As many who have had the opportunity to drive a vehicle probably know, there's more to it. There's turn signals, there's dash controllers, there's things you monitor, things you watch out for, there's an intuition you develop for how your drives, when it feels... 'off' even if that check engine light isn't yet on. You know how the brakes 'feel' and at what interval to apply pressure to break smoothly, or how to turn sharply while still maintaining control to avoid a collision.

These are all instinctive skills we develop as we learn and practice driving.

Horses are very much the same - and they can also decide to NOT do what you tell them to do, have anxiety reactions you cannot control but must adapt to, and have unique personalities. Most Ford Fiestas are gonna drive comparably. Two Arabian horses? Good luck.

So. Yes. The theory is there, and with practice and bond-building and knowing your horse, or even developing overall skill, you can just pop on a horse.

Folks who have been on horses that plodded along on the trail or pathed around an arena - those horses have been trained to do that before you ever got on them. You're not steering them. That's what it was taught to do when the 'driver' isn't really driving. And that's not a bad thing! That's wonderful to give new riders a safe experience, to let adventurers go on trail rides without having to develop years and years of skills in advance. It's a fabulous way to maybe get over fear, or bond with a gentle beast that knows it's the expert in the situation and is more than fine with it. They are the calm ones, even if their rider is anxious and clutching the saddle nervously. They're good at being steady for you.

And yes, I suppose, technically that counts as riding a horse, but in the same way that sitting on the handlebars of a bike while your romantic partner pedals and steers behind you counts as riding a bike. Yes - you're balancing on it, and yes, you're along for the ride, and no those aren't bad or silly or anything negative. But it's not the first thing people will think of when they ask "can you ride a bike" is all.

Context is important. There is a difference between sitting on a horse that is pre-programmed to follow a set trail as mentioned above vs. actually controlling where you are going and how fast on any horse in any situation.

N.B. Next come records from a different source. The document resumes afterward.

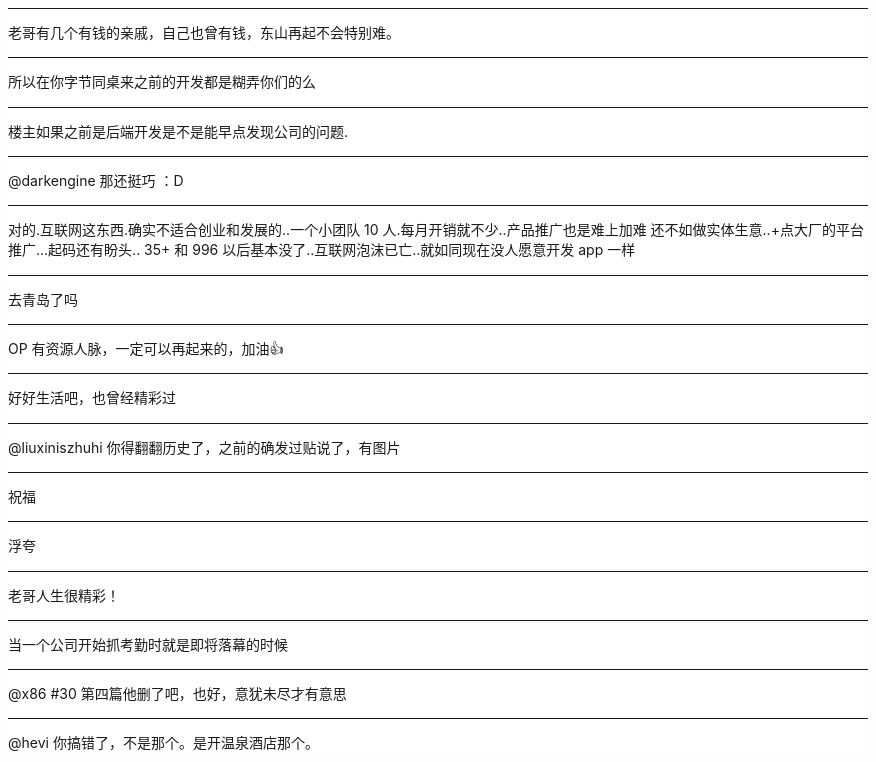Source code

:---------------------------------------------------

老哥有几个有钱的亲戚，自己也曾有钱，东山再起不会特别难。

---------------------------------------------------

所以在你字节同桌来之前的开发都是糊弄你们的么

---------------------------------------------------

楼主如果之前是后端开发是不是能早点发现公司的问题.

---------------------------------------------------

@darkengine 那还挺巧 ：D

---------------------------------------------------

对的.互联网这东西.确实不适合创业和发展的..一个小团队 10 人.每月开销就不少..产品推广也是难上加难
还不如做实体生意..+点大厂的平台推广...起码还有盼头..
35+ 和 996 以后基本没了..互联网泡沫已亡..就如同现在没人愿意开发 app 一样

---------------------------------------------------

去青岛了吗

---------------------------------------------------

OP 有资源人脉，一定可以再起来的，加油👍

---------------------------------------------------

好好生活吧，也曾经精彩过

---------------------------------------------------

@liuxiniszhuhi 你得翻翻历史了，之前的确发过贴说了，有图片

---------------------------------------------------

祝福

---------------------------------------------------

浮夸

---------------------------------------------------

老哥人生很精彩！

---------------------------------------------------

当一个公司开始抓考勤时就是即将落幕的时候

---------------------------------------------------

@x86 #30 第四篇他删了吧，也好，意犹未尽才有意思

---------------------------------------------------

@hevi 
你搞错了，不是那个。是开温泉酒店那个。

There's also the matter of riding the horse properly and not just flopping around like a sack of potatoes. Horses move better when the weight on their backs is moving with them vs against them. The girls i used to work with who professionally trained and rode flighty show horses had hella core strength. Ive witnessed them holding planks for twenty minutes straight and not struggle a whole lot. These were the same girls who, at a moments notice, would be down to go from a walk to flat out booking it at a gallop. That shit is hard, and nobody talks about how fucking terrifying it is. Especially when you pair that withh a horse who loves to go fast and hates to listen to you when you try to press the brakes. Ive been scraped off on a branch before, straight out of a slapstick cartoon.

A lot of people dont understand what riding actually looks like bc the only context they have for it is preprogrammed trail horses and/or westerns where horses are just portrayed as acoustic cars. Look up videos of show jumpers and cross country riders. Or if you wanna get yeehaw with it look up barrel racing and cattle sorting, reining, any sort of rodeo event really. If you wanna see just how technical horse riding can get look up dressage riding tips. Dressage infighting is one of my favourite flavors of online drama bc where else am i supposed to find people arguing about heels.

Tldr; horseback riding in all its flavors is a sport, most people just dont have context for what riding actually is.